** TASKS **
**A)** In the comment thread on Ye and Alex Jones, please explain what leads one commenter to decide that "in the real world, society is probably alright."
**B)** Resume the comment thread on Ye and Alex Jones after its final comment and write what comes next.

** PASSAGE PROVIDED **
======

But you know, as far as Hegel goes, I always thought that the passages on skepticism really resonated with a lot of modern conspiratorial thinking. You gloss that quite well here, already, but basically skepticism arises from a simultaneous awareness of consciousness' own freedom, but a lack of anywhere in the social world to practice it. Hegel "points out" (i.e. if you read ten glosses of the Phenomenology) that this also a cross class experience, attractive to masters and slaves alike.
he's never gonna apologize
I know I should be above this, but the part of the interview where he scoffed at the part in Alex Jones' probably-fake story about his grandfather liberating a death camp where he walked by piles of Jewish corpses made me really angry.
This is a beautifully written piece. At times I wonder whether the past has always had a surreal quality; I'm thinking divine right of kings for instance, all the largesse and disgusting spectacle. Or just the role that religion has played throughout human history. But it does seem that for all its faults the post WW2 era, now over, did contain at least some commitment to rationality that truly seems on the way out.
I think it's clear the lines between imagination and reality shift in different periods.
I've been on a Twitter hiatus for a little while, and to your question about whether this <waves hands all around> is merely chimerical or a real political reality, from my current perch outside the Twitterverse, it definitely feels like the first. The crazy is real, but Twitter puts you right in the middle of it.
To be sure, I think you're right that it's both chimerical and real, and Twitter itself contributes one more dimension of dissonance between the two. Warped real, I suppose.
Today though, I've had two passing interactions with strangers that boiled down to both of us saying, "after you... no you go first," and I was reminded that in the real world, society is probably alright.
One can hope.
Feels inevitable that he wore that mask to claim in a couple days that it wasn't really him.
Not many seem to be curious as to how long Ye was into these beliefs before he said them into a microphone with Alex Jones. There seems to be a presumption that his anti-Semitism and Hitler-liking must be relatively recent phenomena.

======

** EXTRACTED ENTRIES **
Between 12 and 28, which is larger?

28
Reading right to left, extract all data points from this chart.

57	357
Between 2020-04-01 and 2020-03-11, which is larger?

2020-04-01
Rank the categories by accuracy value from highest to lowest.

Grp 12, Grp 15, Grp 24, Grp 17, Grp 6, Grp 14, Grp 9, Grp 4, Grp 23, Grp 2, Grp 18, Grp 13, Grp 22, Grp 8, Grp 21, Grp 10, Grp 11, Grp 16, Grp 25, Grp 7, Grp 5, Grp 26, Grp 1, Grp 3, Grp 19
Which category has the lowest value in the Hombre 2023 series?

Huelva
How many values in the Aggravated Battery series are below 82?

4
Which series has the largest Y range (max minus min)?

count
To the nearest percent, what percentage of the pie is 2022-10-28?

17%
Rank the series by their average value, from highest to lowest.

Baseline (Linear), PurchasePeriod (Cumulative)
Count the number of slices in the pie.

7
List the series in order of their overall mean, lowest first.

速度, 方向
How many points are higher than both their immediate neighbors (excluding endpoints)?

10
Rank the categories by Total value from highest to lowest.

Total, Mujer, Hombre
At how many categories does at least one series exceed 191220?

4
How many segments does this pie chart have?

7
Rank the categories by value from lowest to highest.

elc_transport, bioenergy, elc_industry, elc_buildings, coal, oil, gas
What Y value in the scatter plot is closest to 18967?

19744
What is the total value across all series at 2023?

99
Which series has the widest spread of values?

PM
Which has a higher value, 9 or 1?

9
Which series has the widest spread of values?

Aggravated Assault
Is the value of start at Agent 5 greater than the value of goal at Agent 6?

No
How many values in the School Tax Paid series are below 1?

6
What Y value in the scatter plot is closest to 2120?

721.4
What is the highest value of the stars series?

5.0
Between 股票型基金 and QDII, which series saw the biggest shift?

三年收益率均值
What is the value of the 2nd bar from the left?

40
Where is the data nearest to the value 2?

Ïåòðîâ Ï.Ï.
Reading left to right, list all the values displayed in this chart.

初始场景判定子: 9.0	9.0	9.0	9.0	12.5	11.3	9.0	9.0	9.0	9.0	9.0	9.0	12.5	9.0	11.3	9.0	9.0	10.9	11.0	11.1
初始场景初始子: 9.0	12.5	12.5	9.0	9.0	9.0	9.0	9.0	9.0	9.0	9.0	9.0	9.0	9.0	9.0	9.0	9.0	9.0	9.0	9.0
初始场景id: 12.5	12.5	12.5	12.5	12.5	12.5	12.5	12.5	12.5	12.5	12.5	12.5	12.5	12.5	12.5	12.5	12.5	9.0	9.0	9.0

======

** YOUR WRITTEN ANSWERS **
**A)** The commenter had two passing interactions with strangers that day in which both sides said, "after you... no you go first." Those small courtesies were the reminder that society offline is probably alright.

**B)**
What if all this goes back further than a couple years? What if Ye's "turn" was before he put on a red hat or met Candace Owens?
Is that too dark to contemplate? Should such things not be asked or investigated?
You already asked. No one had an answer.
That I did. It is difficult to interpret a lack of an answer, so I asked again.
I would like to point out Brenda Gazzar's article "Kanye ‘Ye’ West Has Spouted Antisemitic Lyrics, Nazi Comments Since 2005 | Special Report" for The Wrap. It seems he was also at least open to Louis Farrakhan's causes as far back as 2005, though it isn't clear to me how much interaction there was between them in the 2000s.
I would also like to reference Cheyenne Roundtree's article "Kanye West’s Love of Hitler Allegedly Goes Back 20 Years" in Rolling Stone. It alleges that he was into this as early as 2004 and used himself asking trustworthy associates about Adolf like a mob omerta.
What other people take away from those articles, I don't know.
Perhaps the sense of dislocation results from the spectacle (using that term advisedly) of institutions' use in their own destruction, most notably liberal democracy being used to destroy liberal democracy.
(Maybe _that_'ll come to a head with Mr Trump's declaration to his Constitution-fetichising fans that the Constitution were null and void—I doubt it, as they're likely mostly to declare that the True Constitution is in _here_ and point to the left sides of their chests, a notion both silly and failing at anatomy twice at once.)
Morbid curiosity: has anyone tried acquainting Mr West with Mr Hitler's plans for the world's black people? (As I recall them, the _least_ obnoxious such was leaving them to the British Empire, which to A.H.'s eyes was masterful at handling them.)